** START OF Given passage **

So we create a new button with the label Wibble and we add a sparkles icon to it or another
formulation.
We have a wobble button that is an error but it's also disabled.
And this stuff then sort of scales.
You can configure this sort of infinitely over time.
But again, there's actually a bug in this code.
Can anyone spot it?
We've defined what the icon on the button is twice.
And this is almost definitely a logic bug in our code.
We said that we wanted a confetti icon and then later on down the line we replaced it
with sparkles.
And so it turns out the phantom types can help us here too.
So I add a phantom type parameter to our config.
This has icon parameter.
And again, this is the same pattern rate.
We have these two dummy types.
They don't have any runtime representation.
One for having no icon in our config and one for having an icon.
And then we change our constructor function slightly.
So now our button config that we get back when we create a new button has specifically
no icon.
And then we update our with icon builder to take only configs for buttons that don't
have an icon and return a button config that asserts that there is an icon present.
So if we look at that code example again, now like before we get a type error.
We get a type error on the last step in the pipe that says, hey, this button config I
expected to have no icon, but you must have given me one in the past.
This is not just maybe an academic exercise, but this is also useful in the real world.
I was going to show some code examples and then I realized it's pretty much exactly whatever
I really showed.
So I'm not going to do that, but I will just explain.
I use the phantom types and the builder pattern for some code that I do in Lustre.
Lustre is this front-end framework that I write for Gleam, which has components that
can run both in the server or in the browser.
The type of messages that the runtime can receive are slightly different there.
And to avoid basically duplicating, say, 90% of the code base, I have a phantom type on
the message that the runtime receives and I can say, hey, server components only receive
this sort of subset of messages.
Browser components only receive, say, these one or two types.
And that's really, really useful.
I also use these in a static site generator that I maintain for Lustre.
And there we're using this builder pattern.
So you build up your roots of your static type.
And the config there has fields for, like, does this config have at least one static
root?
So if I run build, am I going to get a site out?
And I use the phantom builder type pattern there to make sure that the user, when they
construct their static site, they have at least one static root.
And so to recap, the takeaway here is that phantom types don't exist at runtime, but we
can use them to restrict APIs that we write so that we spend more time focused on the
happy path rather than, say, error handling or duplicating our code for very, very similar
scenarios.
Thank you for listening.
I think we've got a bit of time for questions now.
We have some time for some questions.
Anyone else have some?
Any questions?
Yeah, go for it.
Is it possible to scale this phantom types to, like, multiple properties?
Because in the example, we are not sure that there is this icon.
Would it be possible to extend to this label and so on?
Yeah.
So the question is, can you extend this pattern for, say, like, multiple facts or witnesses,
right?
Can you have multiple phantom type parameters?
The answer is absolutely yes.
And that's exactly what I do in this static type builder.
In Gleam, those would have to be individual type parameters for each sort of extra thing
that you want to track.
But if you were using a language like TypeScript or probably when Elixir gets their gradual
type system, there you can use, say, a record.
And you can use fields.
You can grow the number of things that you're tracking just on the fields of the record.
So you have, like, one phantom type that is a record.
And all of the things that you care about would be labels of that record.
Does that make sense?
Any other questions?
Okay.
Thank you again.
Thank you very much.
Thank you.
Thank you very much.

** END OF Given passage **

## Work instructions
Restate the part of the talk on phantom types that opens with "We've defined what" and closes with "us here too.", putting "rocket" in place of "confetti".

** START OF Record list **

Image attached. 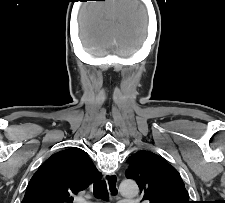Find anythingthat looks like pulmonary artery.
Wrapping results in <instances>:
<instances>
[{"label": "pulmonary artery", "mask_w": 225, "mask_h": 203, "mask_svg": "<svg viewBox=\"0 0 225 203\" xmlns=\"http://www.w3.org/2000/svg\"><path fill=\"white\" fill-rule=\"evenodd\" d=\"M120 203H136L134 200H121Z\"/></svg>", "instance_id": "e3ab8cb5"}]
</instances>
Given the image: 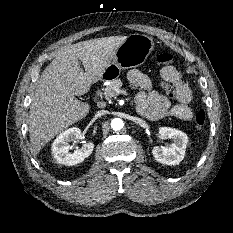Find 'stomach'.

** END OF Record list **
** START OF Record list **

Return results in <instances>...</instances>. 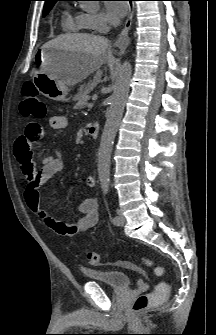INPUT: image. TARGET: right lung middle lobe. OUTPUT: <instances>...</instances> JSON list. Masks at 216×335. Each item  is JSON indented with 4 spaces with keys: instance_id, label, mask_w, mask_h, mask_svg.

** END OF Record list **
** START OF Record list **

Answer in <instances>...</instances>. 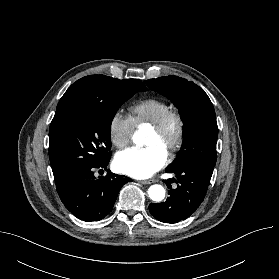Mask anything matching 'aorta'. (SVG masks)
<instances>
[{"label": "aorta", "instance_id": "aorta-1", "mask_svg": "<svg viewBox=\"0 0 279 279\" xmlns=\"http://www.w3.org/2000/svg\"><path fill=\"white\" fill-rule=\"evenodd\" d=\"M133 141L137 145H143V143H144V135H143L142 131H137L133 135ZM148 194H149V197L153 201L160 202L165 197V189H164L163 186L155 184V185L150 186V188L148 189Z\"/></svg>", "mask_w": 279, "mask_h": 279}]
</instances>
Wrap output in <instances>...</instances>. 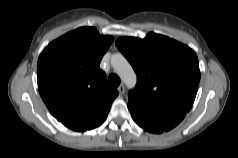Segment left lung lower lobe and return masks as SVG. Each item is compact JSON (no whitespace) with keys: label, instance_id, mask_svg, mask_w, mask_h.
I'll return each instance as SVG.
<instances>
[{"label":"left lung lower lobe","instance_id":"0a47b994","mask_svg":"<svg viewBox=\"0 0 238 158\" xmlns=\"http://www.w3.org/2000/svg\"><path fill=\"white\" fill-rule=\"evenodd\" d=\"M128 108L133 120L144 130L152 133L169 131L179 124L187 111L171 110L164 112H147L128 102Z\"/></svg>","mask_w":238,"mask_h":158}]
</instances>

** END OF Record list **

## Exercise response
We've defined what the icon on the button is twice.
And this is almost definitely a logic bug in our code.
We said that we wanted a rocket icon and then later on down the line we replaced it
with sparkles.
And so it turns out the phantom types can help us here too.